I tend to agree, although I fitted radar & night vision they're no magic answer; it still boils down to courtesy & common sense, mixed with a dash of survival instinct !
After 245000 miles of SAFE sailing in yachts ranging from a circumnav in a 23 footer I will give you the best advice possible. MIGHT IS RIGHT in other words ALWAYS pass around the stern of another vessel NO MATTER what size this called the safe zone. ALWAYS give way and yes the wave pattern does change with all the large ships. If your yacht is sea worthy and you are a sensible sailor you can make the trip in SAFETY.
You would be impeding the vessel if you forced them to make a manoeuvre that endangers that vessel. If they have plenty of room for manoeuvre then you cannot be impeding them, and they remain the give way vessel obliged to comply fully with the normal rules (again that is explicitly stated).
In my view the only safe alternative to obeying the rules would be to turn onto a parallel course as the larger vessel - then you are safe if it stands on or gives way
I've crossed the Channel 24 times or more, and can only give a few hints, not 'the best possible advice' which is a wildly bogus claim; also though I haven't tried it personally I thought it's 27,000 miles around the Earth even by starship, probably a fair bit more by a boat...
All I would say is planning is everything, and fatigue is the no.1 enemy...
Last edited by Seajet; 24-01-12 at 21:00.
as an ex fisherman i am with theguerns---safer under the stern---also if there are other small boats in the vicinity think about slowing down or speeding up to group together and avoid presenting a salom course to a large boat bearing down on you----regards lenten
I have heard ships ranting at yachts from time to time because the (presumably stand-on) yacht has changed course to pass astern when the ship has already altered course.

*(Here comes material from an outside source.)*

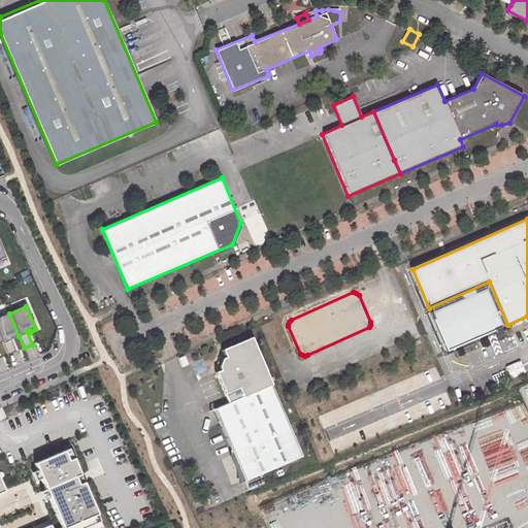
[(9,314),(0,317),(0,337),(2,341),(7,355),(15,352),(10,338),(12,337),(13,338),(19,336),(9,314)]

Passing traffic in busy lanes is something of an art and I am suspicious of the idea of having a fixed plan. As people have said, most ships do appear to give way from a considerable distance and I prefer to hold my course until I know that this is not going to happen and only then change course to leave a safe distance between us, preferably about a mile.
Far away is near at hand in images of elsewhere
But if you try an independent swim - yes, you'll be in deep doggy-doos even if you do survive!